Bürgerkrieg:Neue Hoffnung für Syrien

Mit Russlands Truppenabzug wächst der Druck auf den Diktator Baschar al-Assad, in Genf ernsthaft über Frieden zu verhandeln.

Von Julian Hans, Paul-Anton Krüger, Charlotte Theile, Genf/Kairo/Moskau

Nachdem Russland mit dem Abzug seiner Streitkräfte aus Syrien begonnen hat, gibt es neue Hoffnungen auf Fortschritte bei den Friedensverhandlungen, aber auch Drohungen mit neuer Gewalt. Der UN-Sondergesandte für Syrien, Staffan de Mistura, nannte Wladimir Putins Ankündigung eine wichtige Entwicklung, von der man sich positive Effekte erhoffe. Gleichwohl sei er von der Ankündigung des russischen Präsidenten überrascht worden - genau wie alle anderen, die seit Montag in Genf über eine politische Lösung des Konflikts verhandeln.

Kommende Woche will US-Außenminister John Kerry deshalb zu Gesprächen mit Russlands Präsident nach Moskau reisen. Am fünften Jahrestag des Beginns des Krieges sagte der Sprecher der vereinigten Opposition, Salem al-Muslet, man wolle eine multi-ethnische Mehrparteiendemokratie schaffen. Wichtig dafür sei aber, dass Machthaber Baschar al-Assad sich zurückziehe. "Das syrische Volk will keine Rolle für ihn", sagte al-Muslet.

Allerdings sei die Opposition grundsätzlich zu direkten Gesprächen mit der Regierung bereit, wenn es Fortschritte bei den Friedensverhandlungen in Genf gebe.

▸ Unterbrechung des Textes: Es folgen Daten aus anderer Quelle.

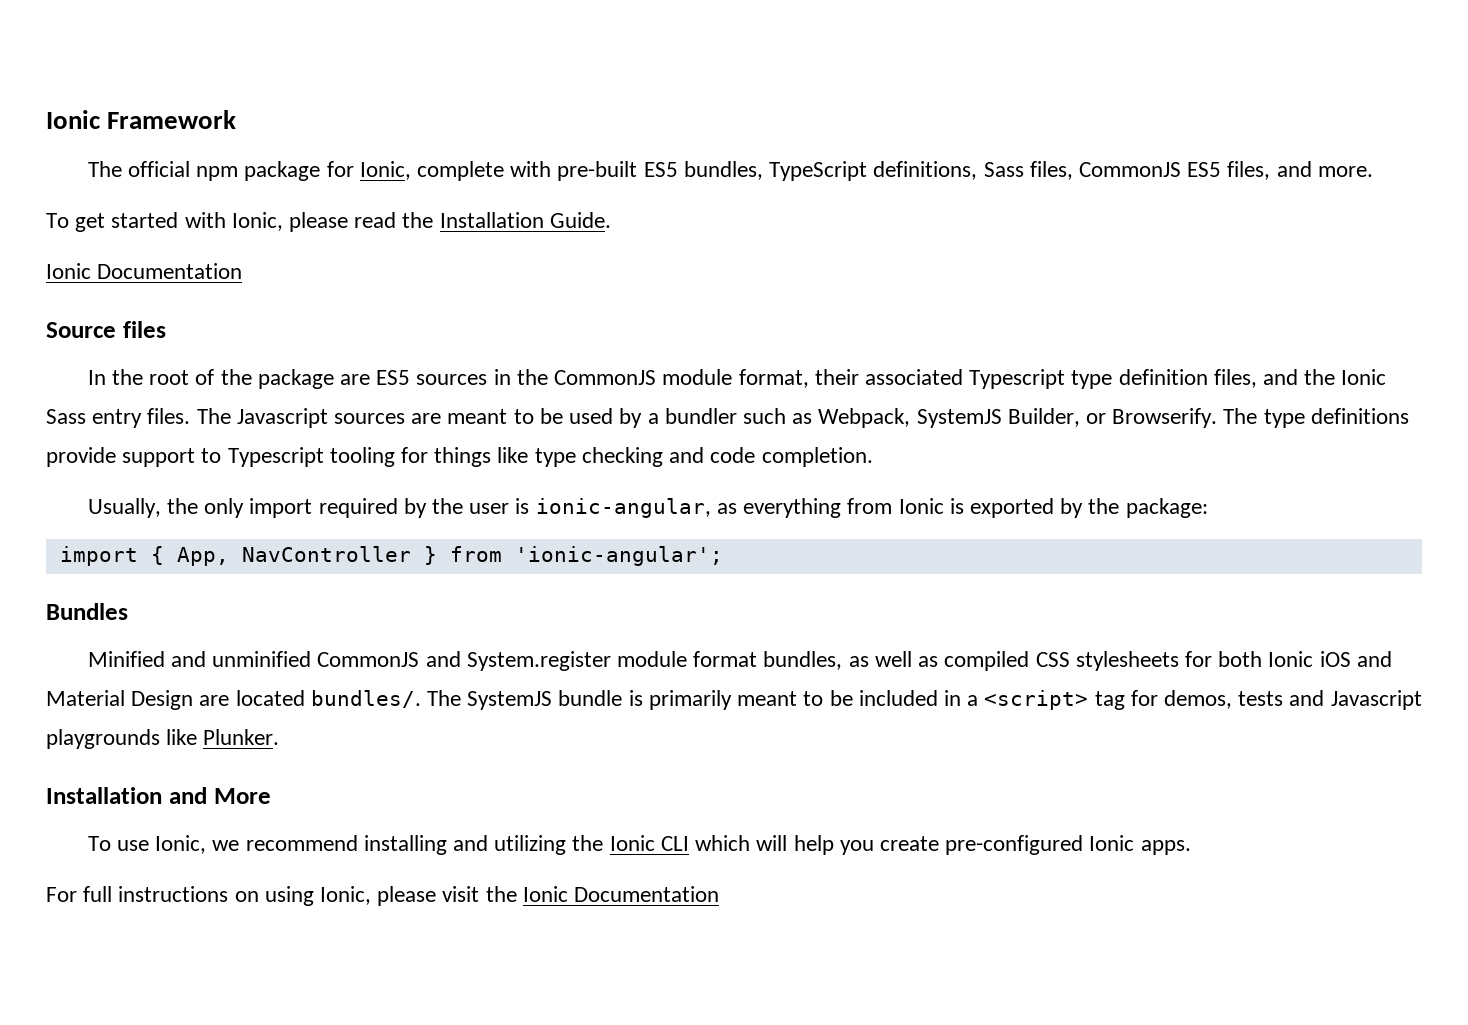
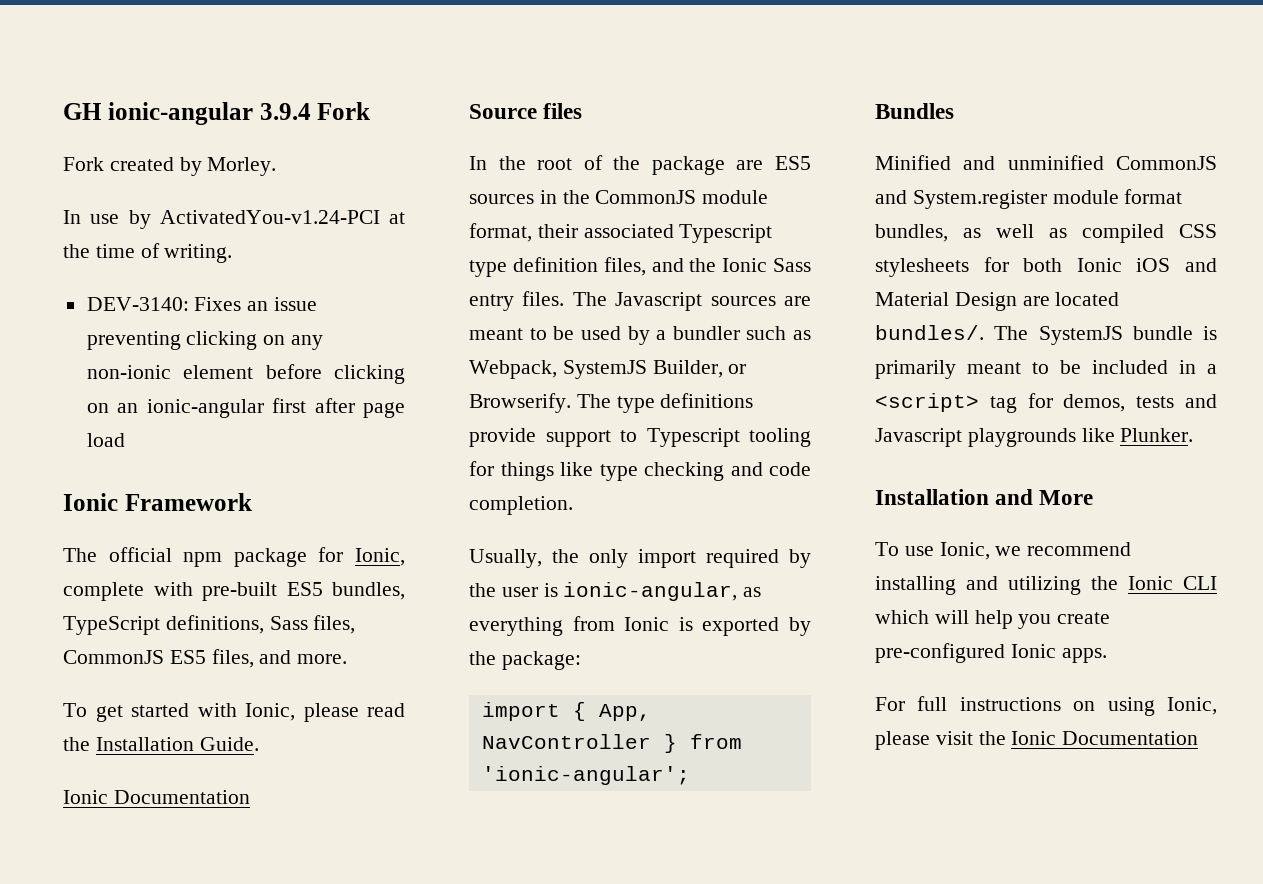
(46, 119) none -> [63,102,371,125] [63,157,277,176] [63,210,405,229] [63,243,233,263] [86,297,318,311] [86,331,324,350] [86,364,405,384] [86,398,406,418] [86,433,125,447] GH ionic-angular 3.9.4 Fork // Fork created by Morley. // In use by ActivatedYou-v1.24-PCI at the time of writing. // DEV-3140: Fixes an issue preventing clicking on any non-ionic element before clicking on an ionic-angular first after page load //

Bundesaußenminister Frank-Walter Steinmeier sieht Assad unter Druck. Die Ankündigung eines Teilabzugs der russischen Truppen sei "ein Signal für Assad, dass spätestens jetzt die Zeit gekommen ist, in Genf seriös zu verhandeln", sagte Steinmeier. Allerdings sei nicht klar, in welchem Umfang Russland tatsächlich Kräfte abziehen wolle. Wenn "auch nur ein Teil der russischen Ankündigungen wahr werde", bedeute dies, dass sich Assad und seine Sicherheitskräfte der russischen Unterstützung nicht mehr so sicher sein könnten wie bisher. "Das ist keine Garantie. Aber wir hoffen darauf, dass jetzt der Verhandlungsprozess auf den Weg kommt." Syriens Präsident Assad bemühte sich, den Eindruck zu zerstreuen, dass es Meinungsverschiedenheiten zwischen ihm und Putin gebe. Derartige Spekulationen waren aufgekommen, nachdem russische Offizielle in den vergangenen Wochen Aussagen Assads zum Fortgang des Krieges und den Friedensverhandlungen mehrmals widersprochen hatten.

Putins Ankündigung kam während einer massiven russischen Angriffswelle gegen Einheiten der Terrormiliz Islamischer Staat nahe der Wüstenstadt Tadmur. Russische Jets hatten dort in den vergangenen Tagen Hunderte Ziele bombardiert; regimetreue Truppen haben die Stadt aber bislang nicht zurückerobert. Die Nusra-Front, der syrische Ableger der al-Qaida, kündigte eine neue Offensive auf die Küstenprovinz Latakia an. "Es ist klar, dass Russland eine Niederlage erlitten hat, und binnen 48 Stunden wird al-Nusra eine Offensive in Syrien starten", sagte ein Kommandeur der Nachrichtenagentur AFP. Die Nusra-Front ist wie der IS von der Waffenruhe ausgenommen. Trotz des Teilabzugs will Russland seine Bombardements fortsetzen: "Wir verringern den Kampf gegen den Terrorismus nicht, wir verstärken ihn", sagte der Leiter der Kreml-Administration, Sergej Iwanow. Dafür sei ein so großes Kontingent aber nicht mehr notwendig.

Die ersten Kampfflugzeuge aus Syrien trafen im Süden Russlands ein.